Uma instalação é uma manifestação artística em que a obra é composta por um conjunto de elementos organizados num ambiente fechado. A disposição de elementos no espaço tem a intenção de criar uma relação com o espectador. É uma obra de arte que só existe no momento da exposição e uma das suas possibilidades é a de provocar sensações e/ou emoções que chamem a atenção dos públicos.[3] A instalação é uma das formas artísticas mais relevantes no panorama das artes dos finais do século XX e século XXI. Embora já bastante discutida, conta ainda com uma definição frágil, tornando-se num campo em aberto para os estudos de arte.
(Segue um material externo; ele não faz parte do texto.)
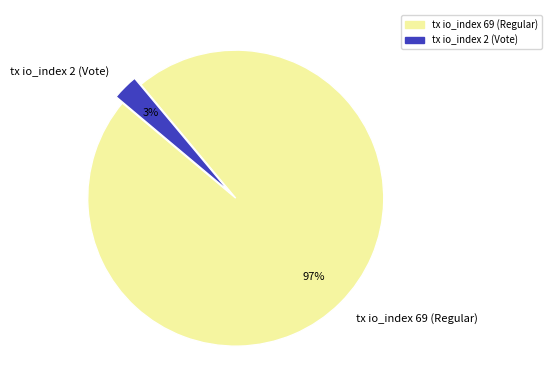

Do tx io_index 69 (Regular) and tx io_index 2 (Vote) together represent more than half of the pie?

Yes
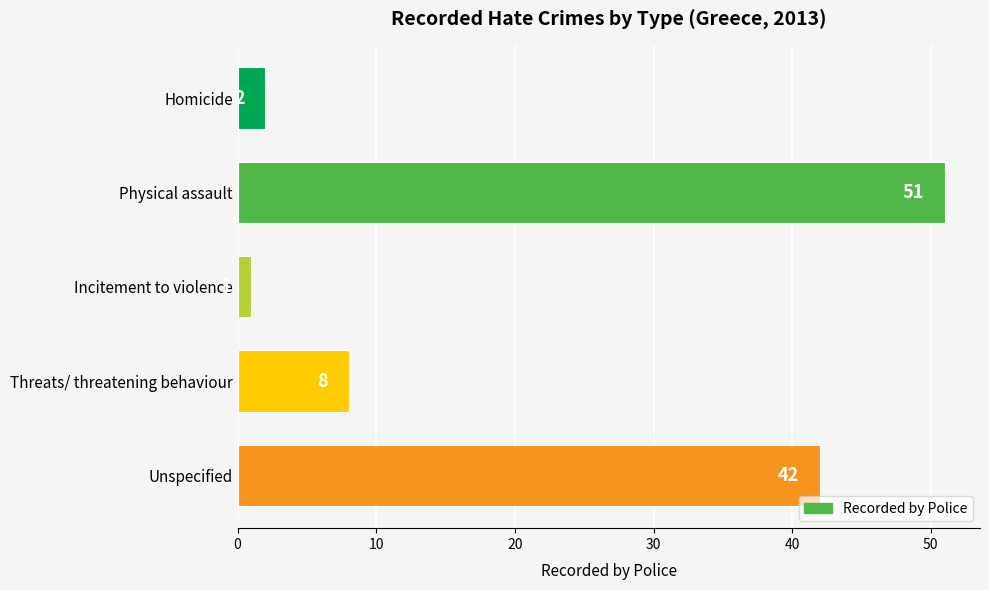

List the labels in order of value, smallest first.

Incitement to violence, Homicide, Threats/ threatening behaviour, Unspecified, Physical assault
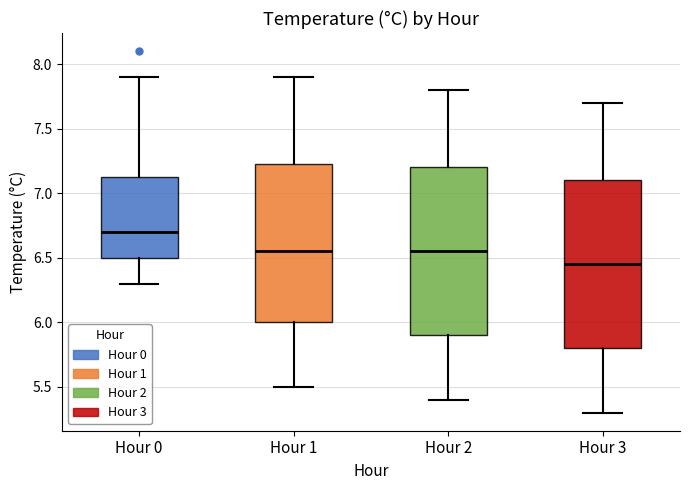

Which box has the highest median line?

Hour 0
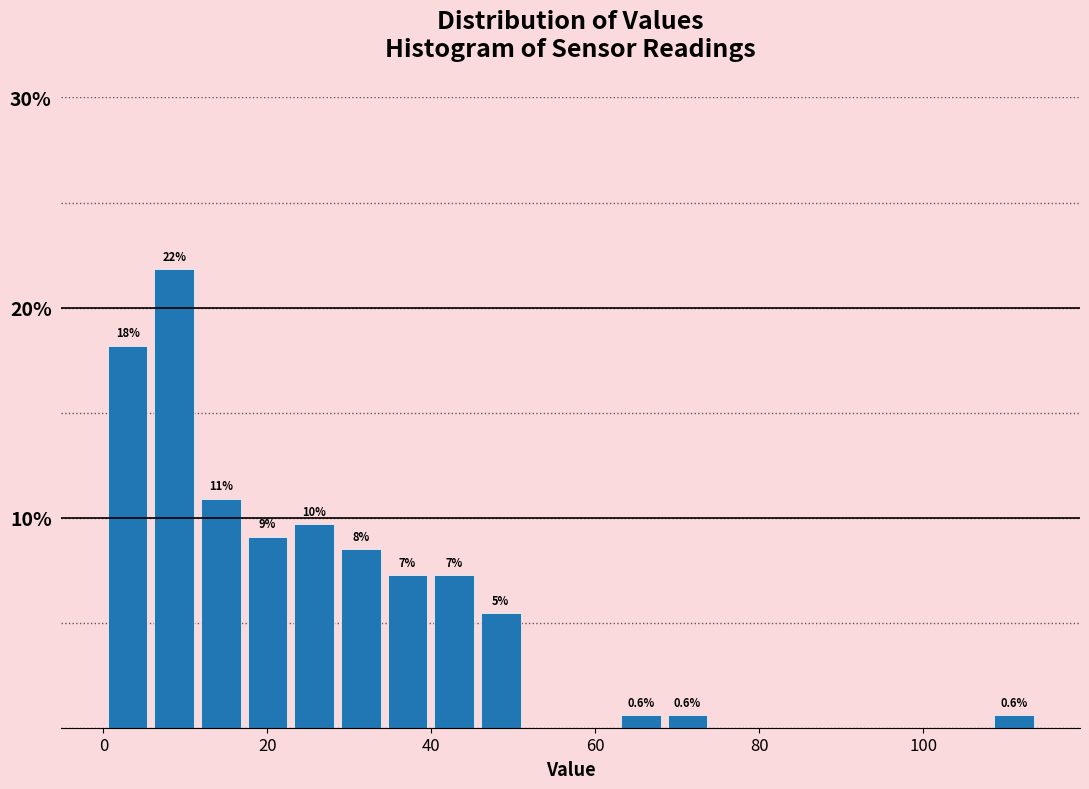

Read against the x-axis, roughly where is the centre of the tallest bar?

8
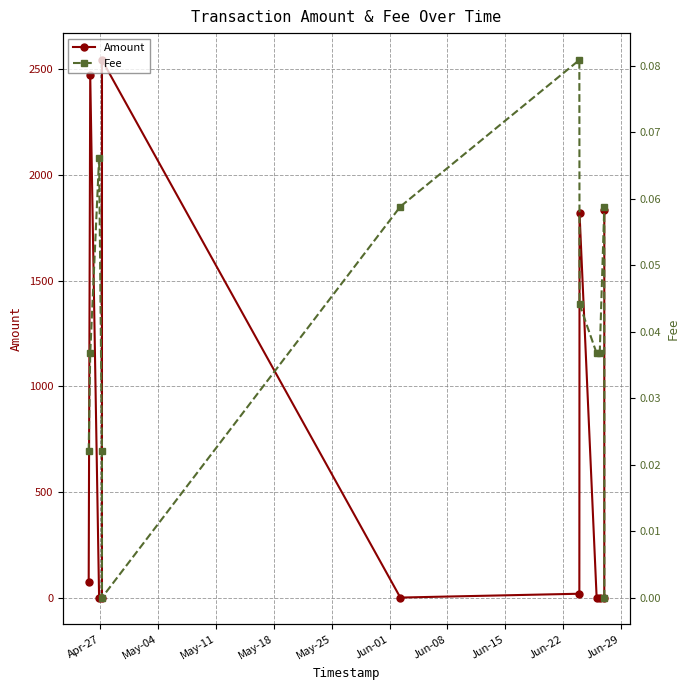

What is the highest value of the Amount series?

2544.0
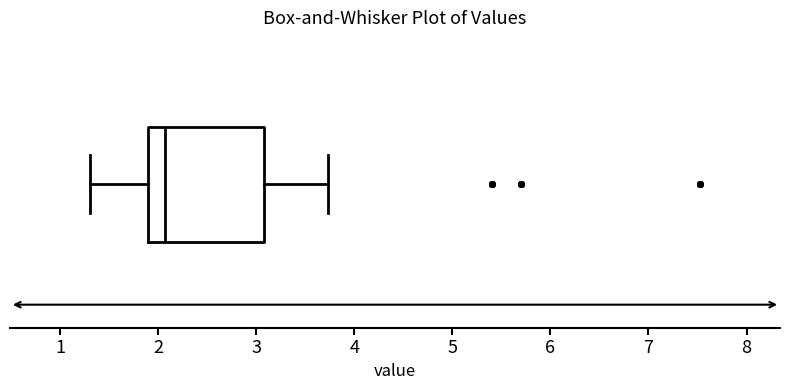

Where does the left whisker of the box end on the x-axis? The values are not printed on the chart, so give them approximately, as read against the axis.

1.3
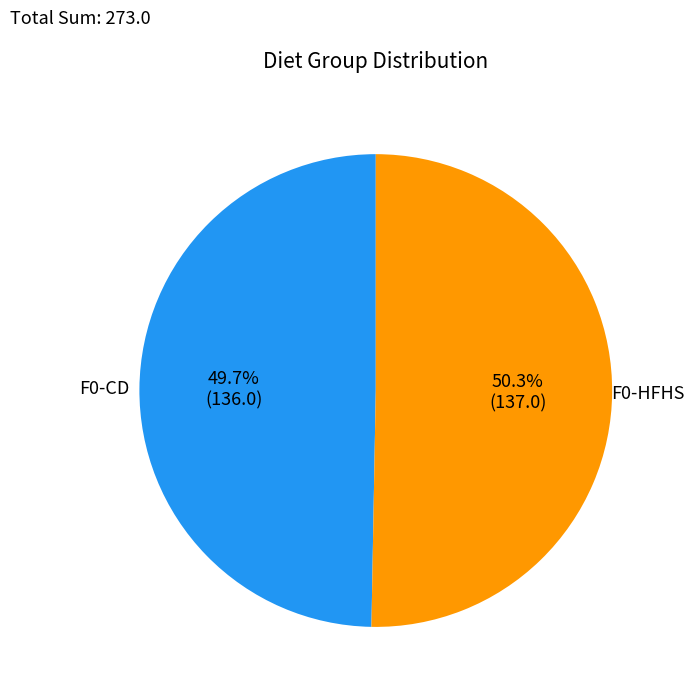

Does any single category account for the majority?

Yes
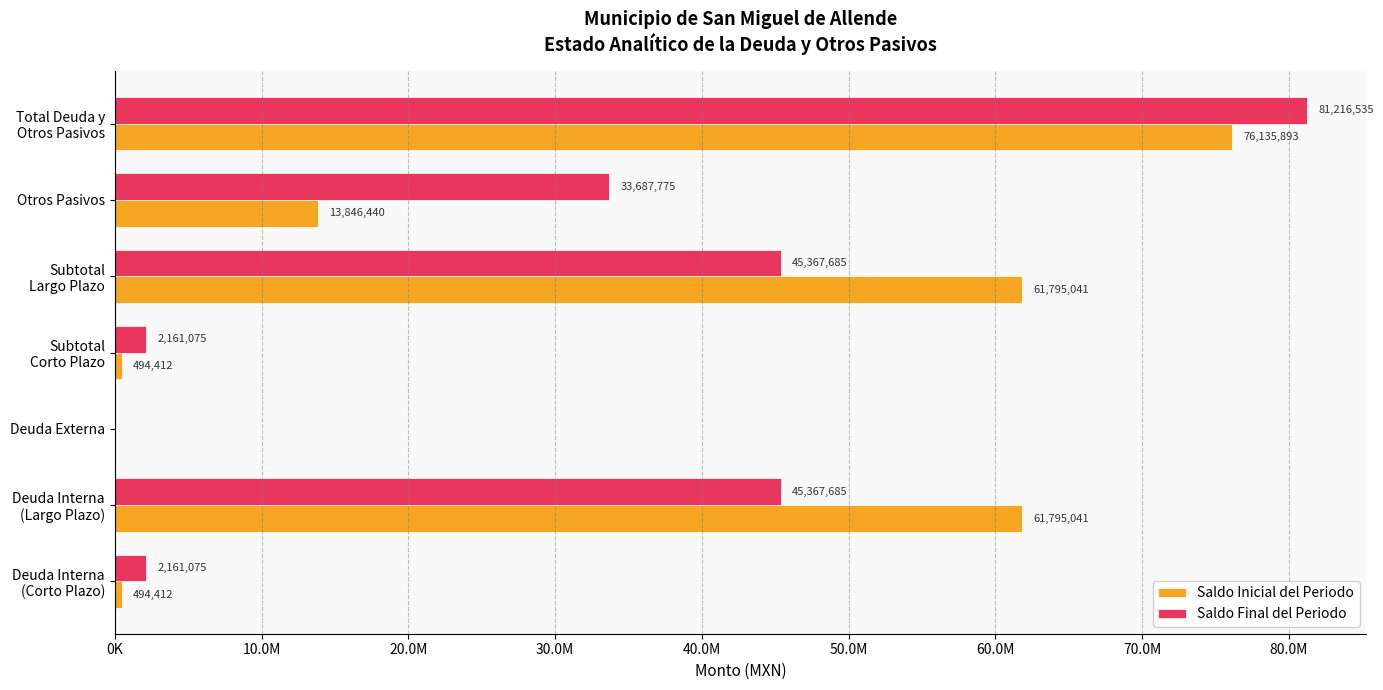

What are all the series names shown in the legend?

Saldo Inicial del Periodo, Saldo Final del Periodo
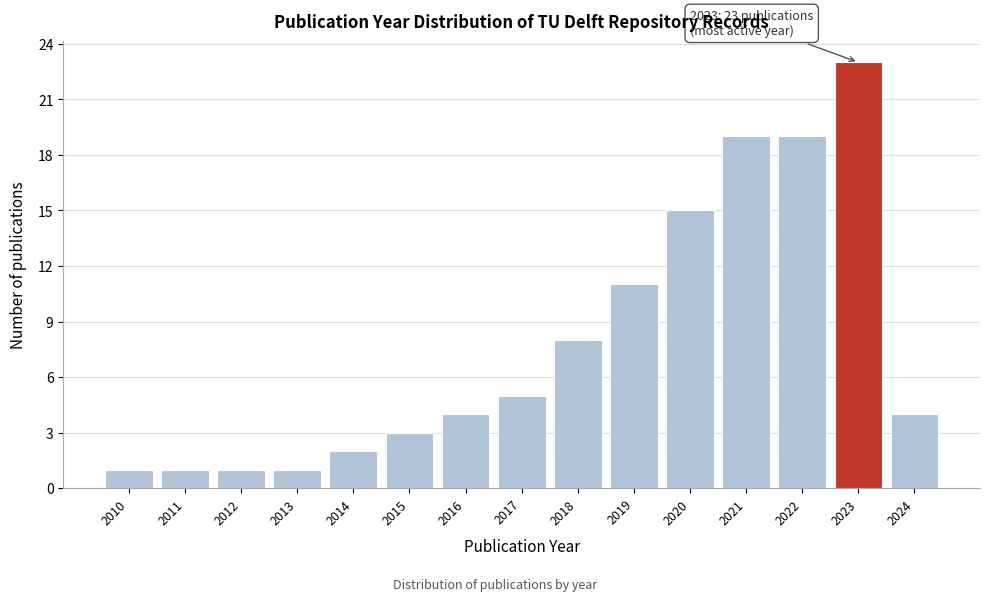

Reading left to right, list all the values displayed in this chart.

1	1	1	1	2	3	4	5	8	11	15	19	19	23	4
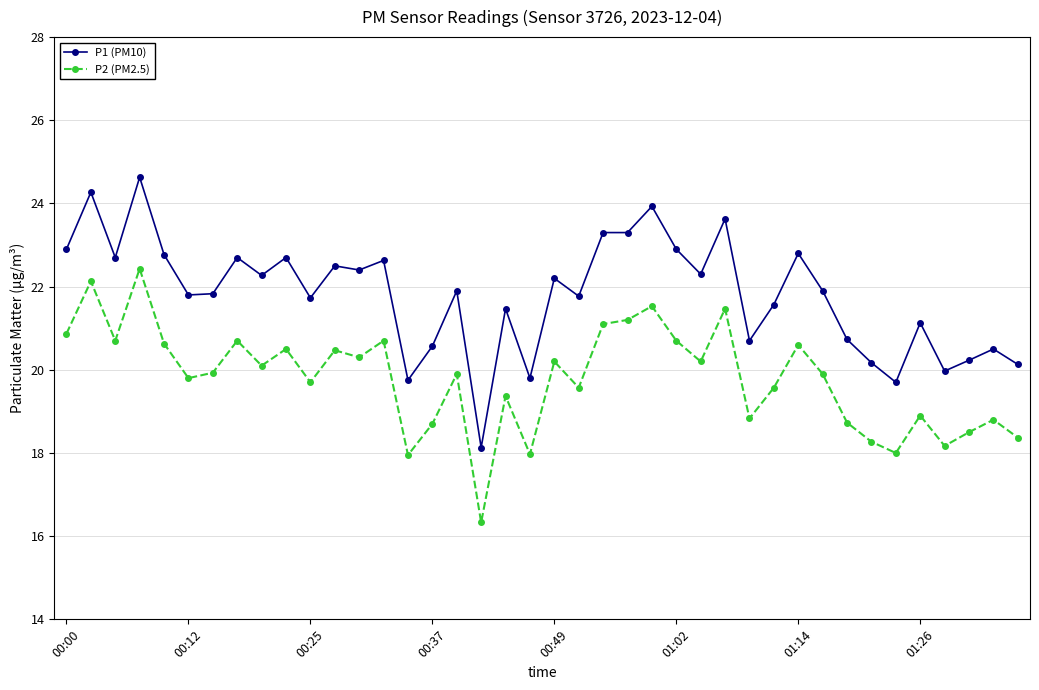

What is the average value of the P2 (PM2.5) series?

19.8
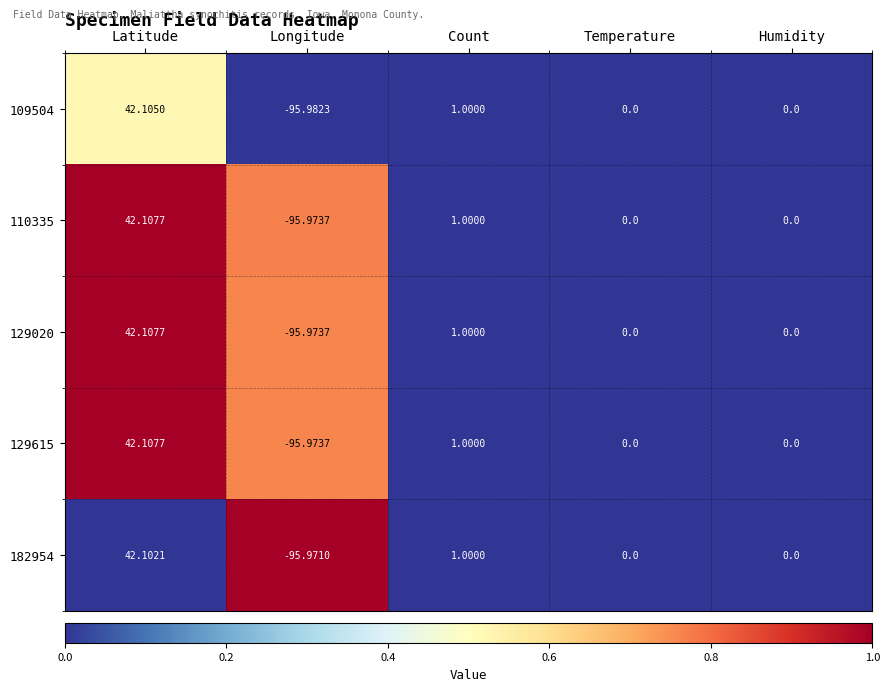

At which category is the sum across all series the highest?

Latitude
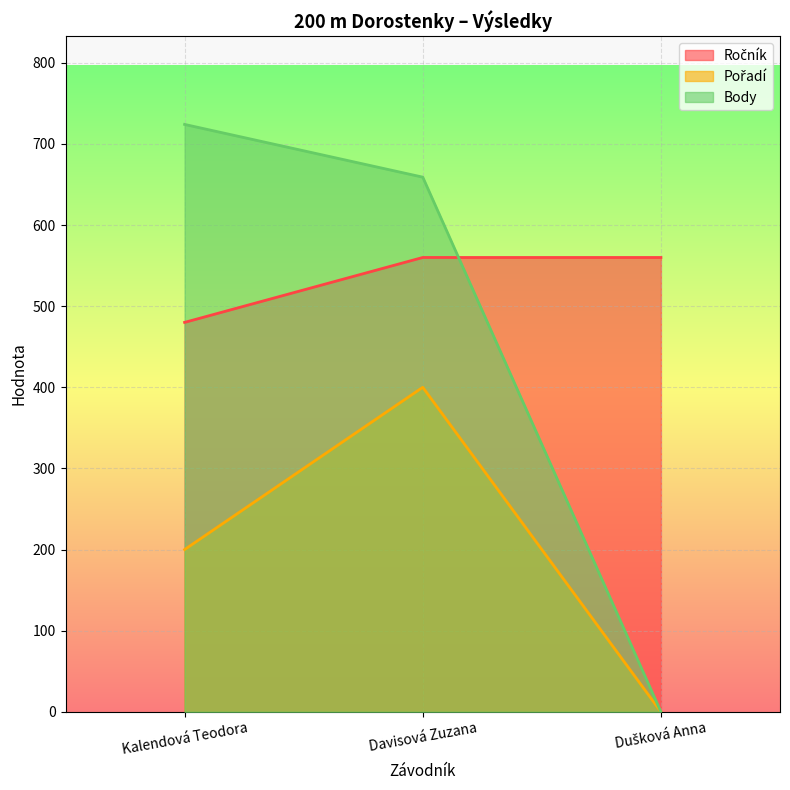

At which label does Pořadí first exceed 200?

Davisová Zuzana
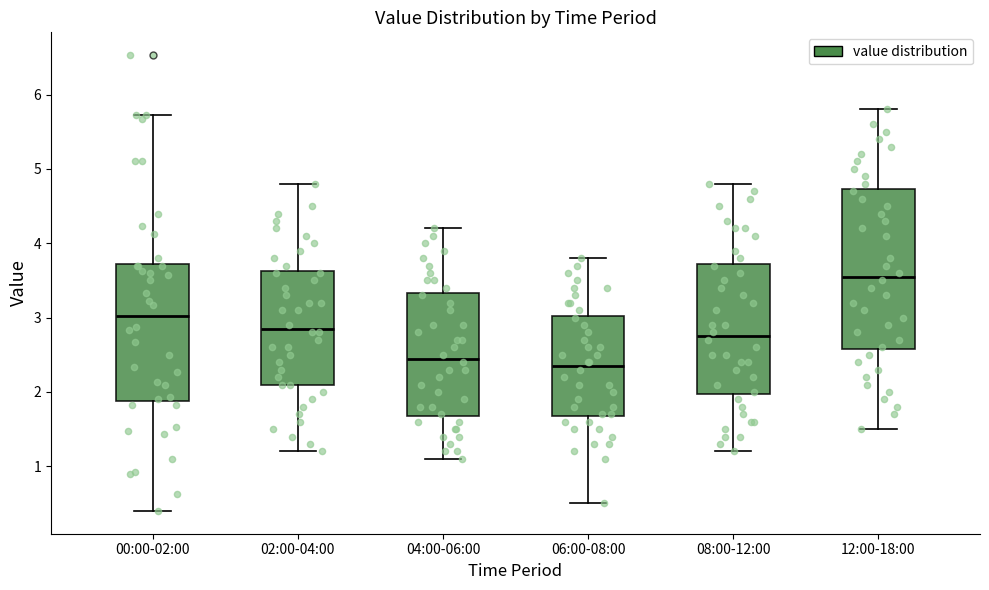

Which box is the tallest, from its lower edge to its upper edge?

12:00-18:00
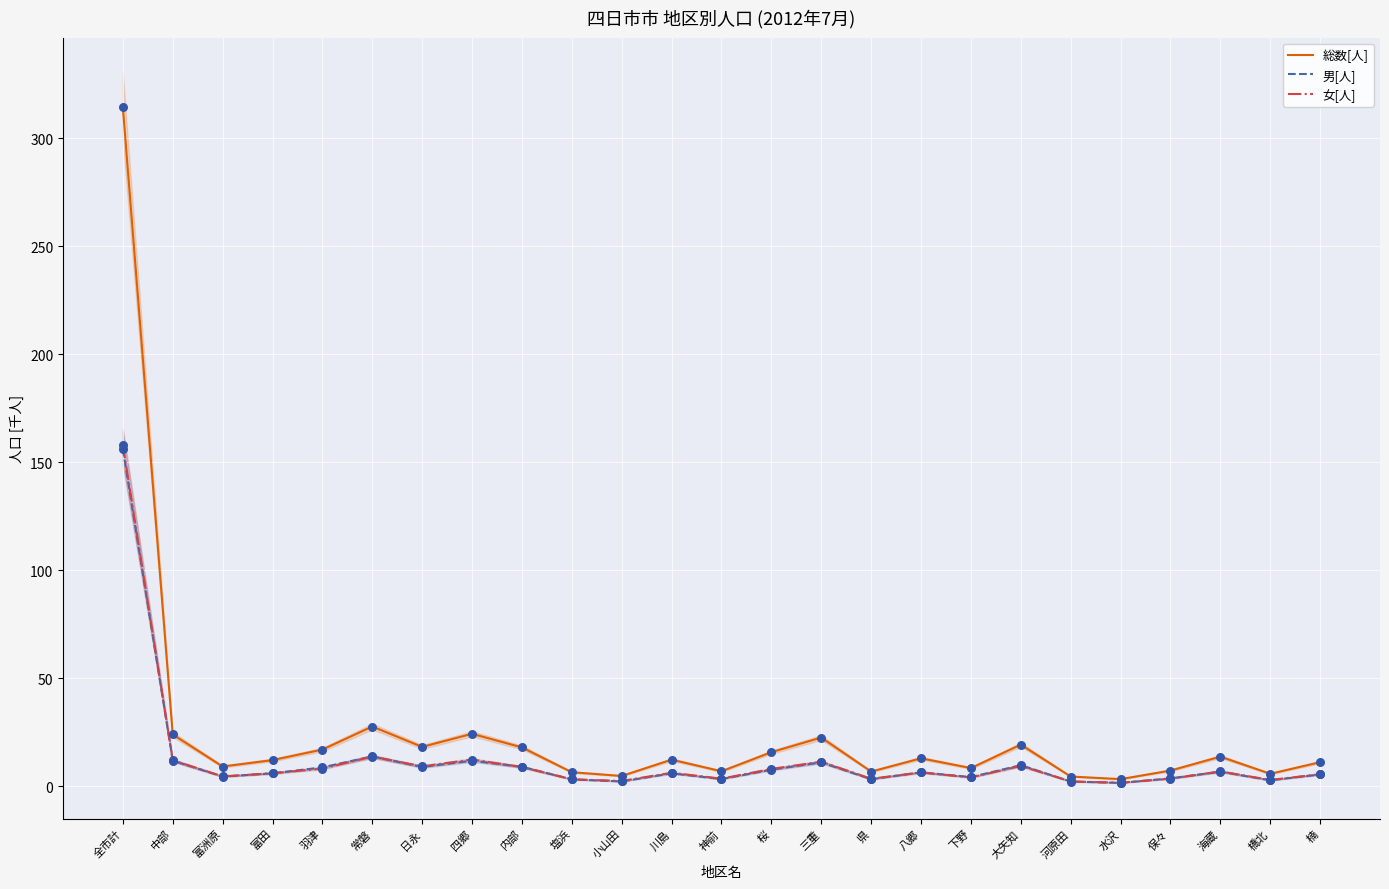

What are all the series names shown in the legend?

総数[人], 男[人], 女[人]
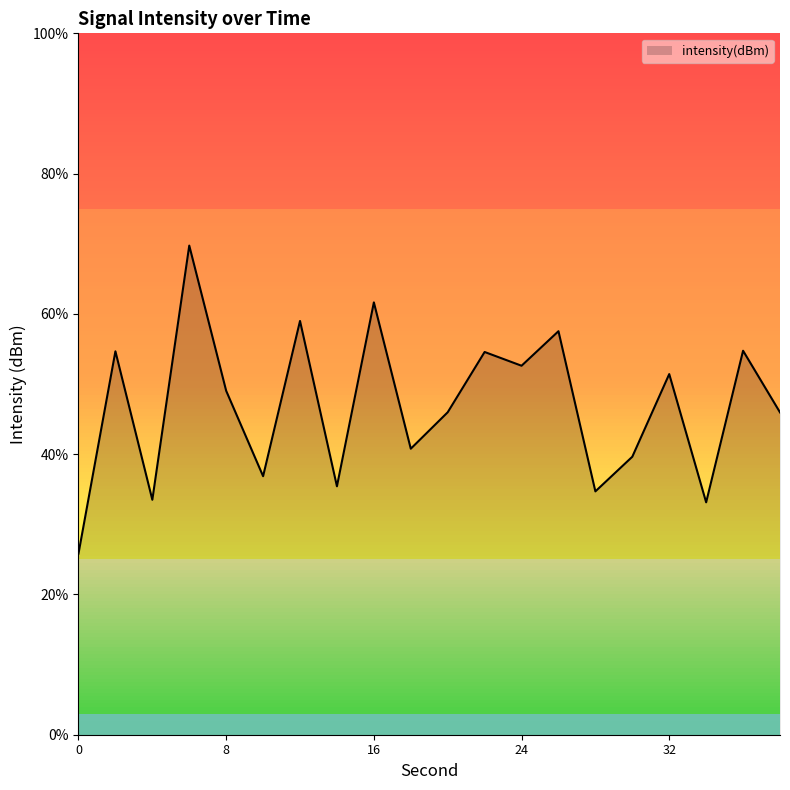

What is the difference between the maximum and minimum values?

43.9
À semelhança de grande parte da produção artística contemporânea, a instalação não permite a imposição de um rótulo único, pelo seu princípio ser experimental. O conceito e a intenção do artista, na formulação do trabalho, constituem grande parte da essência da obra, na medida em que a instalação emerge no contexto na arte conceptual.[4]

Em Blackfield, “os objectos reais [espécies botânicas] que se apresentam à visão do artista são, primeiro privados de todas aquelas características específicas pelas quais temos a perceção da sua existência concreta – eles são reduzidos a puros elementos de espaço e volume[5], numa estratégia semelhante à dos artistas conceptuais. Blackfield trata-se da construção de uma verdade espacial num lugar e num tempo determinados, mantendo-se atual a sua temática, 11 anos depois de o artista a ter apresentado pela primeira vez. Aliás, mais do que atual, é urgente a reflexão sobre as problemáticas que esta obra de arte promove e é também isso que a torna contemporânea: a consciência cívica que aporta e esta inscrição visceral no seu contexto espácio-temporal.

 

Texto de Helena Mendes Pereira

 

[1] http://www.bienaldecerveira.pt/bienal_historia1.php?id=15 em 05 de Maio de 2010.

[2] Citado em MARZONA, Daniel – Minimalismo. Colónia: Tachen, 2005. ISBN: 3822851019. Página 28.

[3] SPROCCATI, Sandro – Guia de História da Arte. Lisboa: Editorial Presença, 2000. ISBN: 9722317881. Páginas 254 a 257.

[4] SPROCCATI, Sandro – Guia de História da Arte. Lisboa: Editorial Presença, 2000. ISBN: 9722317881. Páginas 245 e 246.

[5] VENTURI, Lionello – História da Crítica de Arte. Lisboa: Edições 70, 2007. ISBN: 9789724413914. Página 283.